Full Transcript. Excerpt below:
FAREED ZAKARIA, CNN HOST: This is GPS, the Global Public Square. Welcome to all of you in the United States and around the world. I'm Fareed Zakaria.
We will take you around the world today starting with Egypt. The nation has erupted. We'll explain what the power struggle between the president and the courts means for the rest of the Arab world and the world at large.
Then, China's new leaders, we know their names, but just who are they and what can we expect from them. Is Xi Jinping China's Gorbachev or will he take a hard line?
Finally, the Black Swan; it was a best-seller that some say predicted the economic crisis. Its author, Nassim Nicholas Taleb, on his fascinating new book.
Also, the next phase of Europe's crisis, which nations might find themselves split apart? I'll explain.
But, first, here's my take. Yasser Arafat's body has been exhumed for investigation, bringing back memories of the unpredictable Palestinian leader and the Middle East in which he operated.
The news broke at a time when a conventional wisdom began to take hold that the Middle East today is much more dangerous, unstable, violent and anti-American than before. So let's take a look at the facts.

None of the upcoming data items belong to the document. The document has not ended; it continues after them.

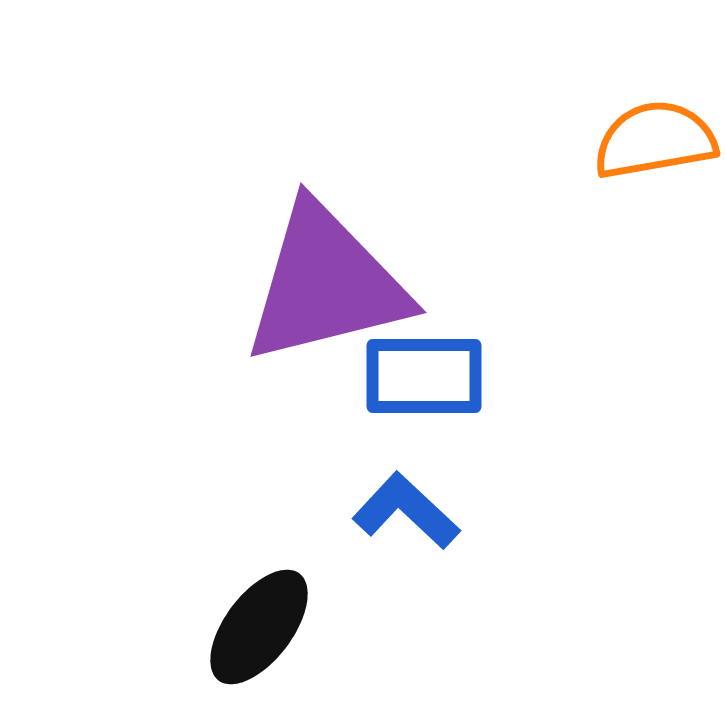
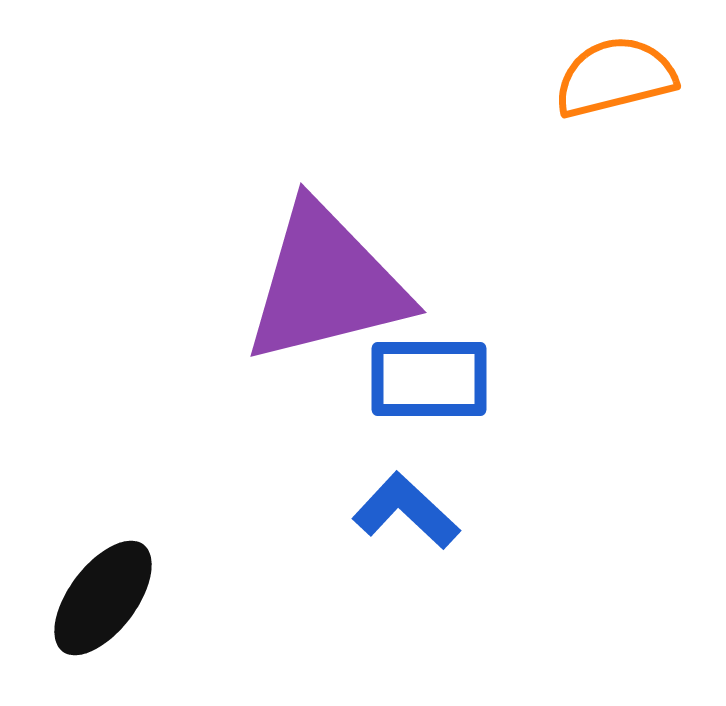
orange semicircle: moved 40 px left, 63 px up; rotated 4 degrees counterclockwise
blue rectangle: moved 5 px right, 3 px down
black ellipse: moved 156 px left, 29 px up
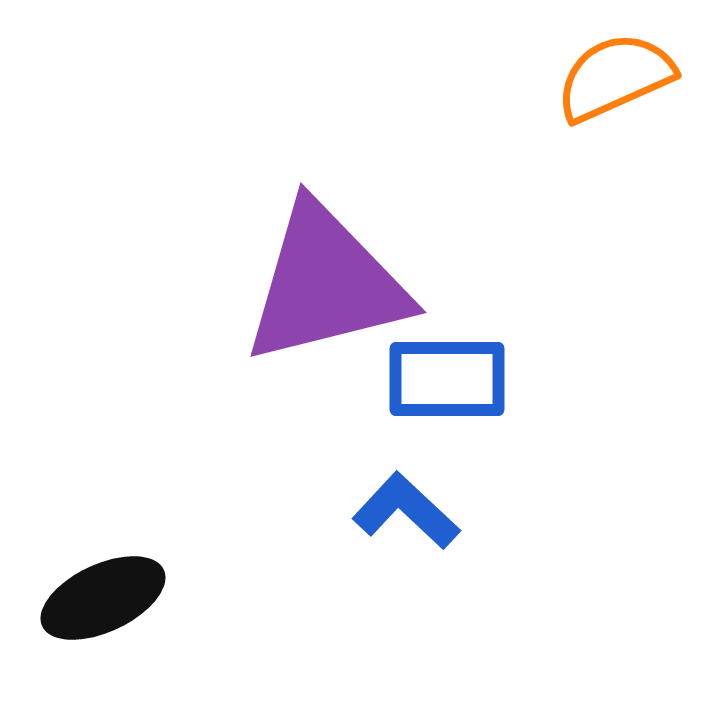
orange semicircle: rotated 10 degrees counterclockwise
blue rectangle: moved 18 px right
black ellipse: rotated 28 degrees clockwise
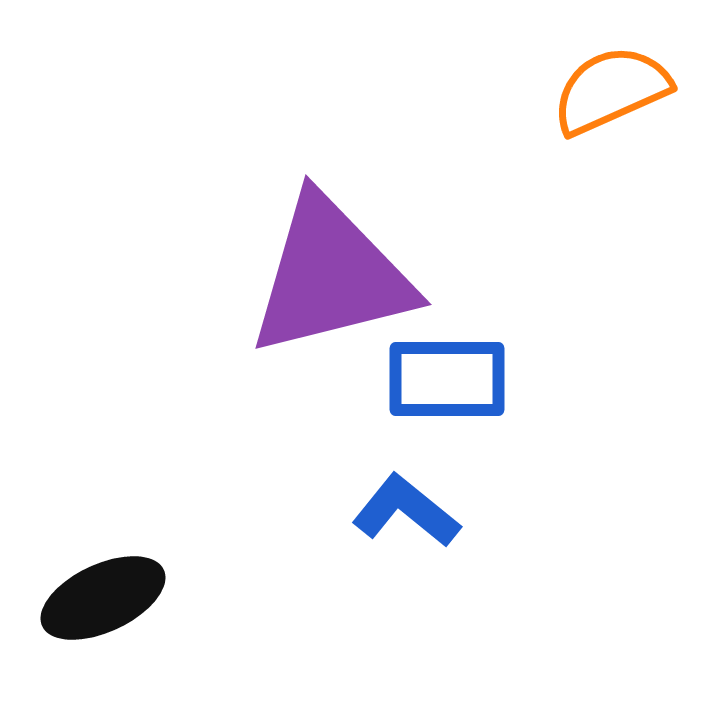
orange semicircle: moved 4 px left, 13 px down
purple triangle: moved 5 px right, 8 px up
blue L-shape: rotated 4 degrees counterclockwise
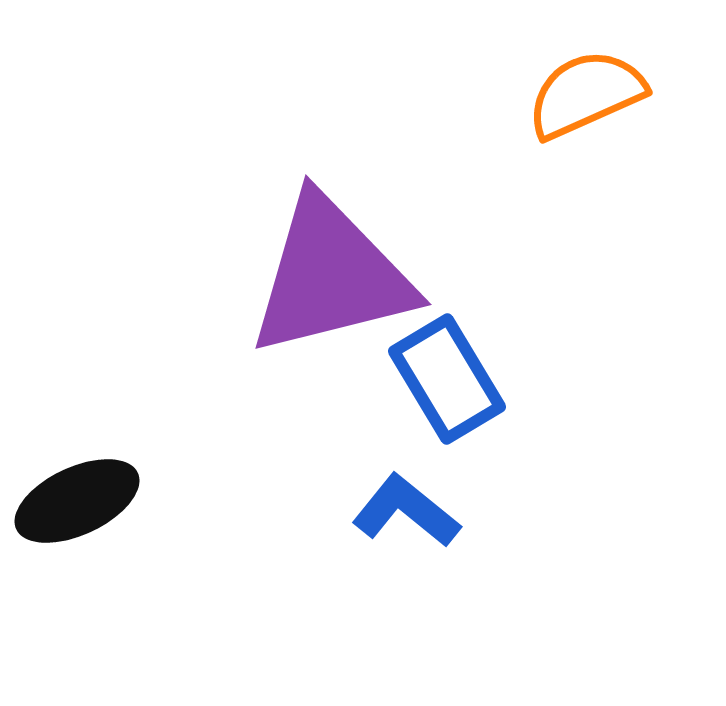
orange semicircle: moved 25 px left, 4 px down
blue rectangle: rotated 59 degrees clockwise
black ellipse: moved 26 px left, 97 px up
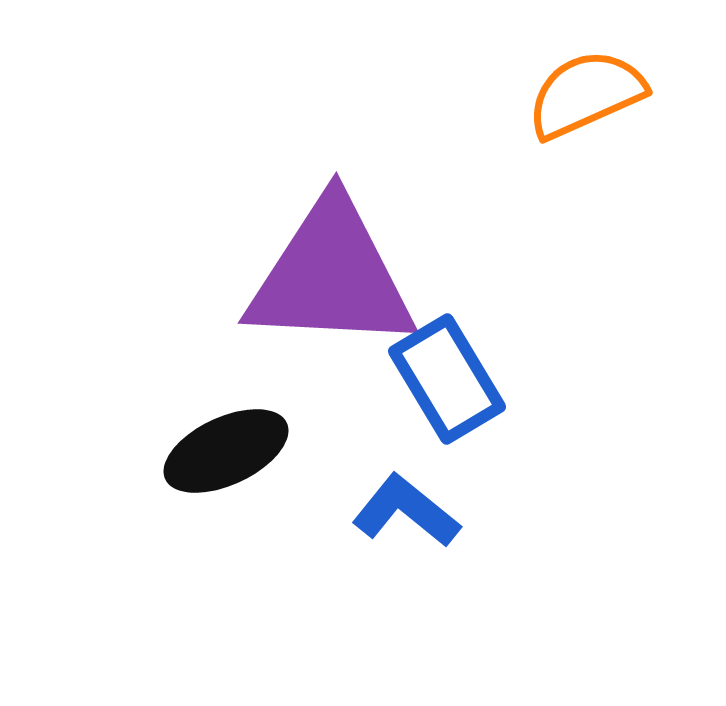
purple triangle: rotated 17 degrees clockwise
black ellipse: moved 149 px right, 50 px up
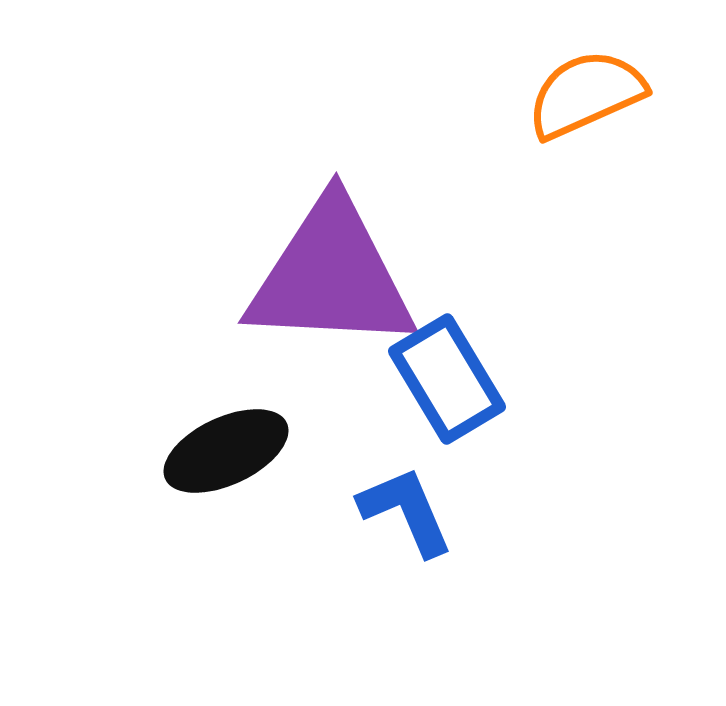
blue L-shape: rotated 28 degrees clockwise
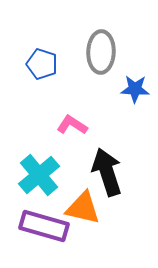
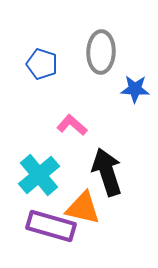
pink L-shape: rotated 8 degrees clockwise
purple rectangle: moved 7 px right
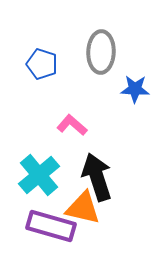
black arrow: moved 10 px left, 5 px down
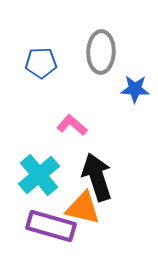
blue pentagon: moved 1 px left, 1 px up; rotated 20 degrees counterclockwise
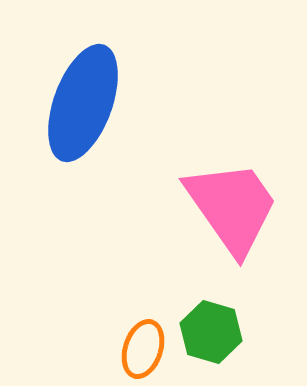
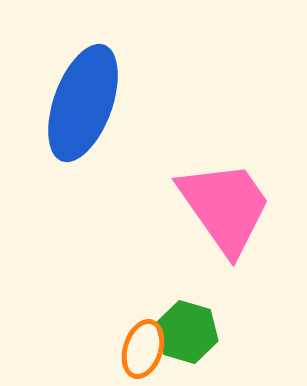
pink trapezoid: moved 7 px left
green hexagon: moved 24 px left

In the 1980s, the newly empowered, radical Islamic Republic of Iran unsettled the region with its promise to spread its revolution elsewhere. Lebanon was in the midst of a bloody civil war that engulfed not only itself but also the Palestinians and Israel.
Iran and Iraq fought a gruesome war with over 1 million casualties. Hezbollah attacked U.S. armed forces directly, forcing a humiliating withdrawal from Lebanon. A CIA station chief was tortured and killed, and U.S. secrets and interests compromised. And that was just in one decade.